Ophthalmic involvement in granulomatosis with polyangiitis is an important manifestation, and histological diagnosis is essential for the disease [22]. Conjunctivitis is common and may be ulcerative, necrotic, and/or cicatricial [23]. In a recent review of 1,286 patients with systemic necrotizing vasculitides, 214 (16.6%) had ocular involvement; conjunctivitis was the most common documented finding of ocular presentation [24]. In this cohort, granulomatosis with polyangiitis was the most common disease that manifests with ophthalmic involvement.
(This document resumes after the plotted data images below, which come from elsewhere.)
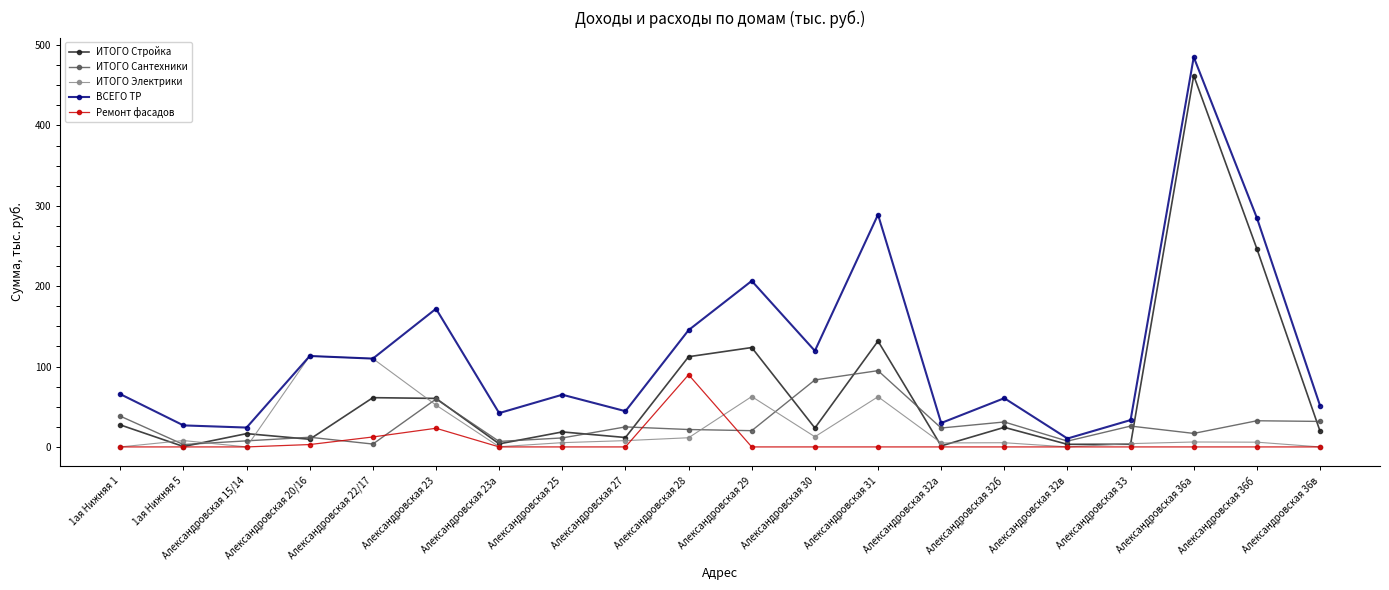

True or false: ИТОГО Электрики has more than 1 interior local peaks.

True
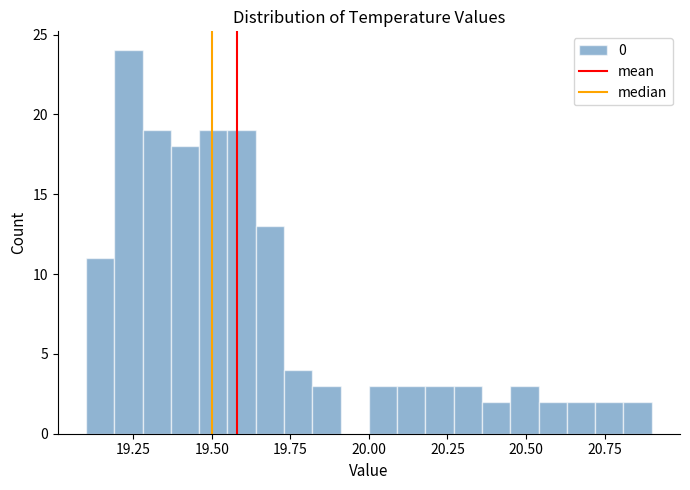

Read against the x-axis, roughly where is the centre of the tallest bar?

19.25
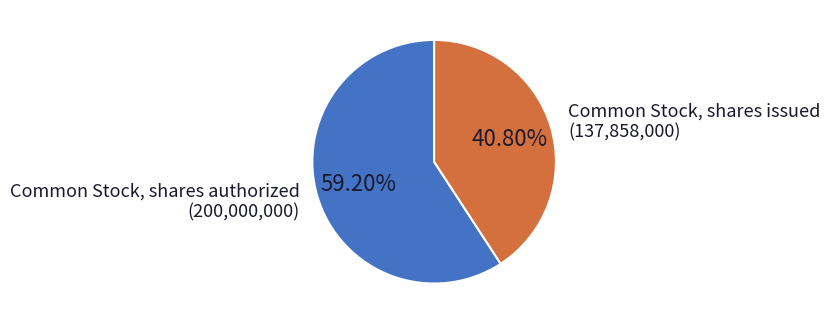

Does any single category account for the majority?

Yes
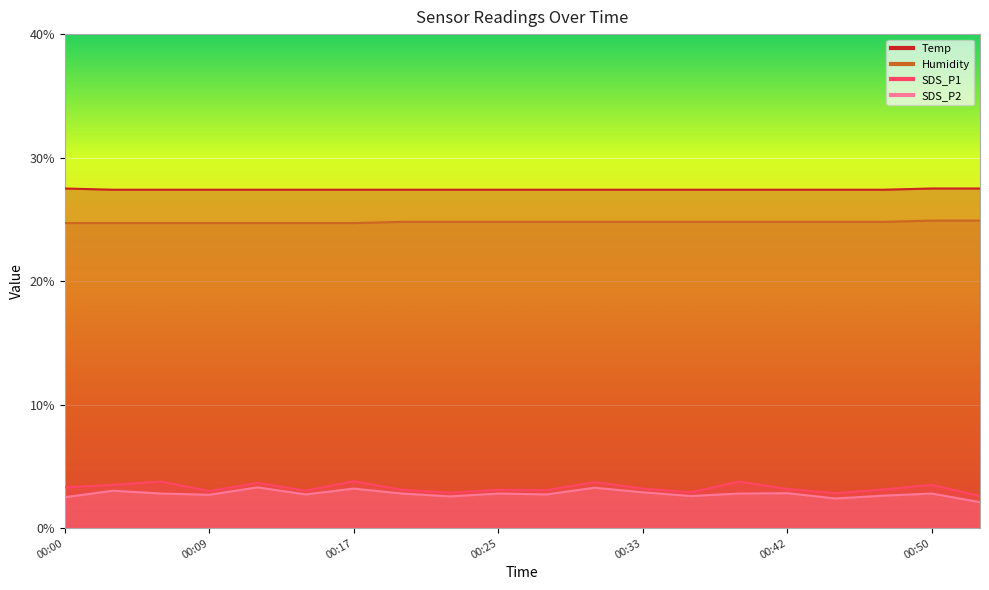

At how many categories does at least one series exceed 3?

20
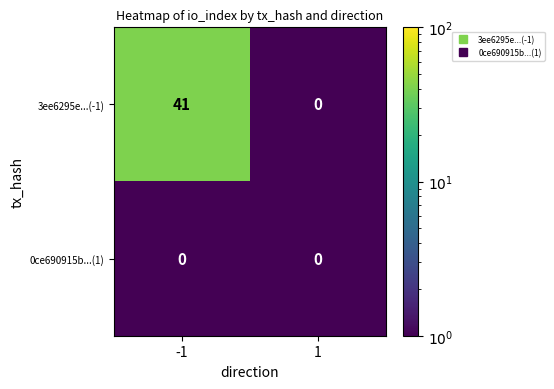

Count the number of categories in the chart.

2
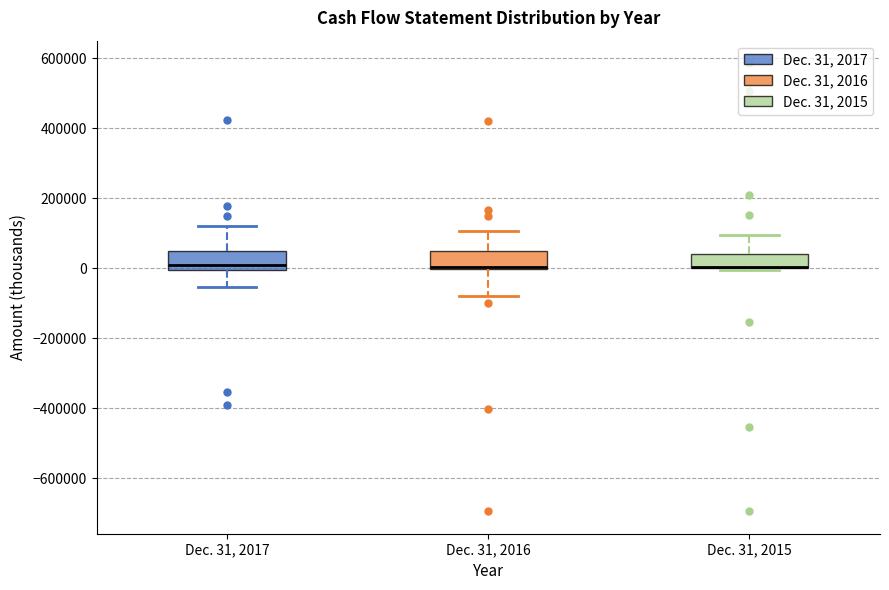

Reading left to right, transcribe this box plot: for each box, give where its median line is, the range the box spans, and where its two whiskers end, as read against the y-axis. The values are not printed on the chart, so give them approximately, as read against the axis.

Dec. 31, 2017: median 0 (just above the box's lower edge), box 0 to 60000, whiskers -60000 to 120000
Dec. 31, 2016: median 0 (just above the box's lower edge), box 0 to 60000, whiskers -80000 to 100000
Dec. 31, 2015: median 0 (drawn on the box's lower edge), box 0 to 40000, whiskers 0 to 100000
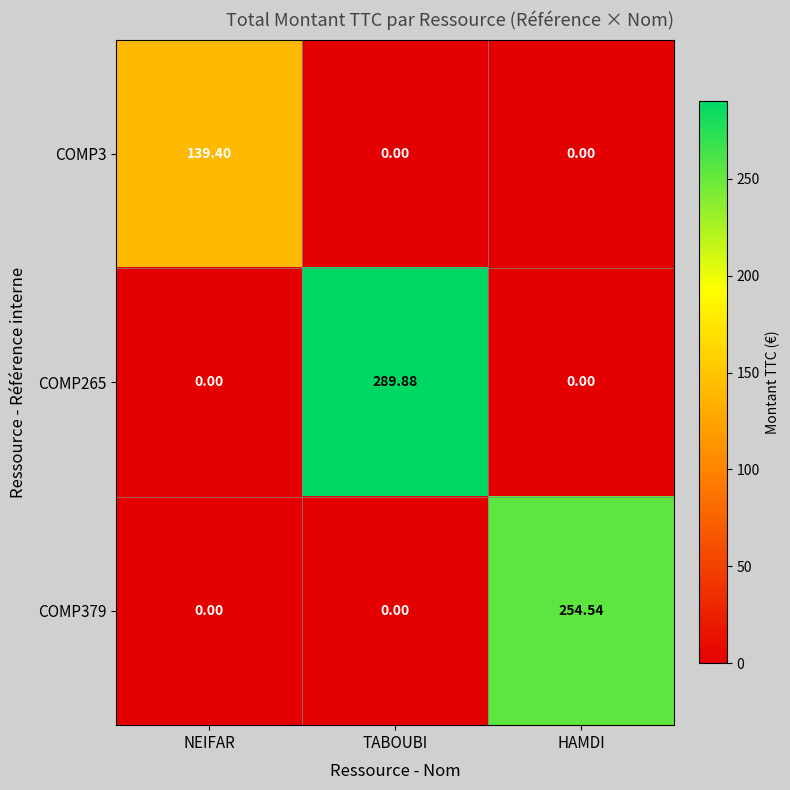

At how many categories does at least one series exceed 248?

2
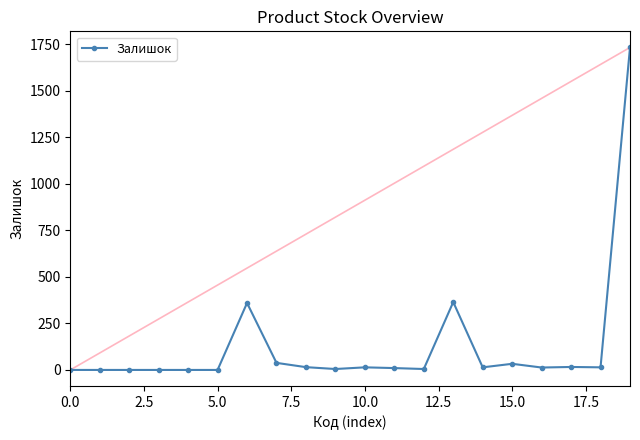

What is the sum of all values?

2636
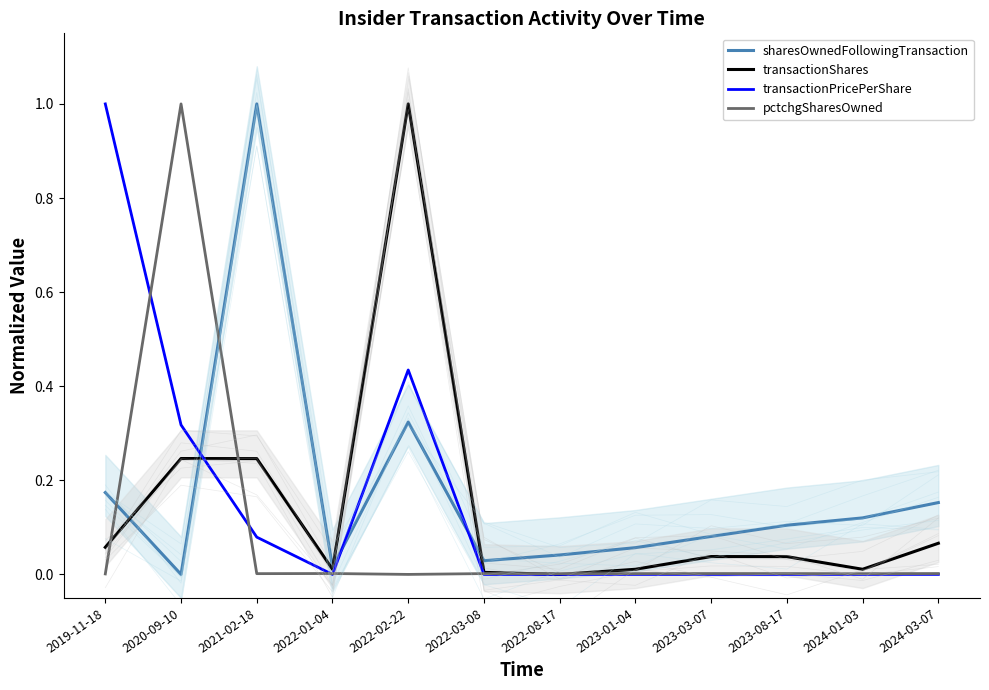

The value of pctchgSharesOwned at 2023-08-17 is 0.0. True or false?

False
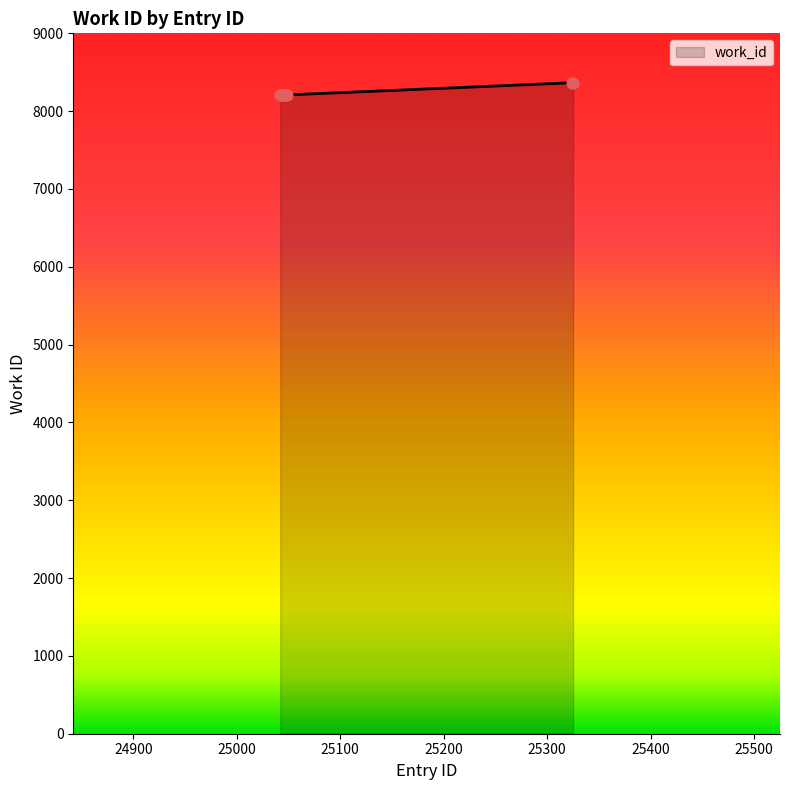

What is the maximum value shown in the chart?

8365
With regard to cases that were diagnosed based on biopsy of the conjunctiva in particular, there are only a few case reports in the literature. Karakousis et al. [17] described an 18-year-old boy with scleritis, refractory sinusitis, and an elevated C-ANCA titer. He was diagnosed with granulomatosis with polyangiitis after his conjunctival biopsy revealed perivascular inflammation with areas of necrosis. In addition, Toh et al. [18] reported a 61-year-old woman who presented with mild proptosis, bulbar conjunctival ulceration adjacent to the limbus, and central retinal artery occlusion, along with marked nasal turbinate hypertrophy. Biopsy obtained during her turbinectomy demonstrated non-specific acute inflammation only, but when the margins of the conjunctival ulcer were biopsied, the histopathology showed pauci-immune granulomatous inflammation consistent with Wegener's. In another report [19], conjunctival biopsy in two patients with palpebral conjunctivitis revealed granulomatous infiltration with focal vasculitis in one patient and mixed inflammatory cellular reaction in the other. Finally, a 70-year-old man with cicatricial palpebral conjunctival inflammation and secondary trichiasis and marginal ectropion underwent palpebral conjunctival biopsy in order to rule out malignancy. The biopsy was significant for chronic granulomatous inflammation with multinucleated giant cells and areas of perivascular inflammation consistent with Wegener's [20]. In general, given the possible risk of surgically induced scleritis in patients with serological and/or clinical evidence of collagen vascular disease, performing a biopsy should be a well-thought-after decision. In our patient's case, given her nondiagnostic CT and BAL, a definitive diagnosis was imperative; the biopsy performed was able to elicit a conclusive diagnosis showing granulomatous inflammation in the conjunctiva. The immunopathological findings of CD80+ cells and M2 macrophages surrounding conjunctival vessels are novel and suggest activated B cells and monocytes that provide B7-1, a costimulatory signal protein needed for autoreactive T cell activation. The data support the important role for activated T cells in granulomatosis with polyangiitis [25,26].

Conclusions

Conjunctival biopsy is a relatively simple, minimally invasive means of supporting the diagnosis of granulomatosis with polyangiitis. It can be considered as a possibility in patients who present with conjunctivitis and in which biopsy of other involved organs such as the nasal passages, lungs, or kidneys is contraindicated. Results of this type of biopsy will likely not include the full classic histopathological triad but, when considered in combination with the clinical presentation and other diagnostic findings, can be strongly supportive of the diagnosis. Larger studies are needed in order to more fully elucidate the diagnostic utility of conjunctival biopsy in patients with conjunctival involvement and suspected granulomatosis with polyangiitis.

Consent

The patient presented in this case report agreed and gave her consent for the report to be published.